Connected. Call `.close()` to terminate connection gracefully.


In [3]:
# Uncomment when connecting to the cluster from an external environment.
# connection = hopsworks.connection(project='my_project', host='my_instance', port=443, api_key_value='apikey')

## Get the project

In [4]:
# Get the project object, if used inside your hopsworks cluster it gets the current project
project = connection.get_project()

In [5]:
# Uncomment to get specific project
# project = connection.get_project('my_project')

## Get the API

In [6]:
dataset_api = project.get_dataset_api()

## Upload file to hopsworks

In [7]:
# Download example file to work with
!wget http://yann.lecun.com/exdb/mnist/train-images-idx3-ubyte.gz

--2022-04-12 12:57:52--  http://yann.lecun.com/exdb/mnist/train-images-idx3-ubyte.gz
Resolving yann.lecun.com (yann.lecun.com)... 188.114.96.7, 188.114.97.7, 2a06:98c1:3120::7, ...
Connecting to yann.lecun.com (yann.lecun.com)|188.114.96.7|:80... connected.
HTTP request sent, awaiting response... 200 OK
Length: 9912422 (9.5M) [application/x-gzip]
Saving to: ‘train-images-idx3-ubyte.gz’


2022-04-12 12:57:53 (8.76 MB/s) - ‘train-images-idx3-ubyte.gz’ saved [9912422/9912422]



In [8]:
# Upload the file from the local environment to the cluster
uploaded_file_path = dataset_api.upload("train-images-idx3-ubyte.gz", "Resources", overwrite=True)
print("File was uploaded on path: {}".format(uploaded_file_path))

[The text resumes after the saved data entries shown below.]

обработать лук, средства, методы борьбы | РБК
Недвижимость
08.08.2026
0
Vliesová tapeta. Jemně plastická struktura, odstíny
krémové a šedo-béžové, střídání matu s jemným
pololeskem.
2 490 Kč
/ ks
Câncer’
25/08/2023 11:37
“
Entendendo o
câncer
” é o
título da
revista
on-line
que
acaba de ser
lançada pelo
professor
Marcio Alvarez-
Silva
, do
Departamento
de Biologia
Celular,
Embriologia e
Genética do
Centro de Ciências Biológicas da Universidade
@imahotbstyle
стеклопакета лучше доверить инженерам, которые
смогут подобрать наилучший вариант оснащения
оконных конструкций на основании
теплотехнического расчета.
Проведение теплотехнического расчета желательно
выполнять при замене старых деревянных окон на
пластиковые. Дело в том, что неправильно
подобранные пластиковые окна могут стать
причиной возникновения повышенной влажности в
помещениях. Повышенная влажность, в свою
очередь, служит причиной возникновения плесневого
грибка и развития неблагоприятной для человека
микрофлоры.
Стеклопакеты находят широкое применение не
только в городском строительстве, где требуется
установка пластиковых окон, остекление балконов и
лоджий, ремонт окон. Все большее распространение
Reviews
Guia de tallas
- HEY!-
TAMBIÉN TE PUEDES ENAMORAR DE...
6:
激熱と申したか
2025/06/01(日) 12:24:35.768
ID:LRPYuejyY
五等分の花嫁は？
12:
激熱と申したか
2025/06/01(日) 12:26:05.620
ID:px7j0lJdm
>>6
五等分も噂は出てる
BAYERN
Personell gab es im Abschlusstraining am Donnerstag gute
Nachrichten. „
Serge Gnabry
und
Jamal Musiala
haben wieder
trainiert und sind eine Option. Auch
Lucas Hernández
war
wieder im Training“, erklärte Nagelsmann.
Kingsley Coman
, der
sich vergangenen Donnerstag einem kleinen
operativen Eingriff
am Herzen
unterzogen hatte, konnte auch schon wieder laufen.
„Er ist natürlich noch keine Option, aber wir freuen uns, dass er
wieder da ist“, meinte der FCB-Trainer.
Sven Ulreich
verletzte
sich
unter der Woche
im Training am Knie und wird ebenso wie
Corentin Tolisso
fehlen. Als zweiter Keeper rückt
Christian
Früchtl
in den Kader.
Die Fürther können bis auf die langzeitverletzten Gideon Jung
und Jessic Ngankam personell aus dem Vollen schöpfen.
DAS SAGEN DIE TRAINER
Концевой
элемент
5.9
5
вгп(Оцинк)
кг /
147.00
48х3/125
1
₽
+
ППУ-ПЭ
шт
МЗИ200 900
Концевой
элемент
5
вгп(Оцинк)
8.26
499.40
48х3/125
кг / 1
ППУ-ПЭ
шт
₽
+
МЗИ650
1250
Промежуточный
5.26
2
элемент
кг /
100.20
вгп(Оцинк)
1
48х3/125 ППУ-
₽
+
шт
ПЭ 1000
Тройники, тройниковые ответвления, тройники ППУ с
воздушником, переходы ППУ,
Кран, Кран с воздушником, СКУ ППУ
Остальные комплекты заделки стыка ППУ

HBox(children=(FloatProgress(value=0.0, description='Uploading', max=9912422.0, style=ProgressStyle(descriptio…


File was uploaded on path: Resources/train-images-idx3-ubyte.gz


In [9]:
# Check file existence
dataset_api.exists(uploaded_file_path)

True

## Download file from hopsworks

In [10]:
# Download the file from the cluster to the local environment
dataset_api.download(uploaded_file_path, overwrite=True)

HBox(children=(FloatProgress(value=0.0, description='Downloading', max=9912422.0, style=ProgressStyle(descript…




'/srv/hops/staging/private_dirs/ca53d36092d3792645bc527eb455d405542efd398f2f62c130c1310416c1aa1e/train-images-idx3-ubyte.gz'

In [11]:
# Remove the uploaded file or folder
dataset_api.remove(uploaded_file_path)

In [12]:
# File is now removed
dataset_api.exists(uploaded_file_path)

False